[tdwg-content] [tdwg-tag] Idea for Discussion, Differentiating between "type's" of identifiers

Fri Oct 8 14:07:27 CEST 2010

 Hi all,

having just joined this list, I find it a great idea to have such an RDF
Task Group.
I am going to publish a little species catalog for the Federal
Environment Agency in Germany as Linked Data, and I am looking for the
best way to express it in RDF.

In the Linked Data cloud [1] I find several related contributions, such
as Geospecies, TaxonConcept, EUNIS, and more.
Comparing these approaches I prefer the idea of reusing SKOS [2] labels
and hierarchical relations, as in the Geospecies example [3].
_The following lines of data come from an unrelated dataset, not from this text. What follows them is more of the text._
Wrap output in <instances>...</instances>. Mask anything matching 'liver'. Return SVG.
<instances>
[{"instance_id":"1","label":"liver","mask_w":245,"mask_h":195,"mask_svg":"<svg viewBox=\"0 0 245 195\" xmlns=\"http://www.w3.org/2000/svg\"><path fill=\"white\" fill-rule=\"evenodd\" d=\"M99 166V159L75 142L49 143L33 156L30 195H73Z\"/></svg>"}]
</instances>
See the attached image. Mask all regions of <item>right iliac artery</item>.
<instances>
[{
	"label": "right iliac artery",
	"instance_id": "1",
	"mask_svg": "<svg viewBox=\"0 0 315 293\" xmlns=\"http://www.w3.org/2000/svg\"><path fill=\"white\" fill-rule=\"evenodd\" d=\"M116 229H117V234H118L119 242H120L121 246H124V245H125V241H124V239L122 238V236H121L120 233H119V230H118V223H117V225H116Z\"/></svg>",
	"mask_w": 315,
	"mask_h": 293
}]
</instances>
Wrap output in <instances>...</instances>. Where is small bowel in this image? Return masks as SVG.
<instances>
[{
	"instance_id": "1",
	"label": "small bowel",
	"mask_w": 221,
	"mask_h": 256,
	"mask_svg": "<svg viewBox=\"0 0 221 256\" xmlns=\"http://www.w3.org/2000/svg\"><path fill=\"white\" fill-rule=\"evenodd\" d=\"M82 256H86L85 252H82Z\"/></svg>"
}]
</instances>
It might be a good idea to apply the SKOS XL extension as well to go
deeper into the taxon name properties.
Finally, I would add the taxon ranks as a distinct concept scheme and
link them to the taxon concepts with a mapping relation.

Certainly this is not the only way to go, but it is rather simple and
will be easily understood as SKOS is quite common in the Linked Data
community. This might be called "Simple Darwin Core" and give room for
more complex ontology approaches beyond that.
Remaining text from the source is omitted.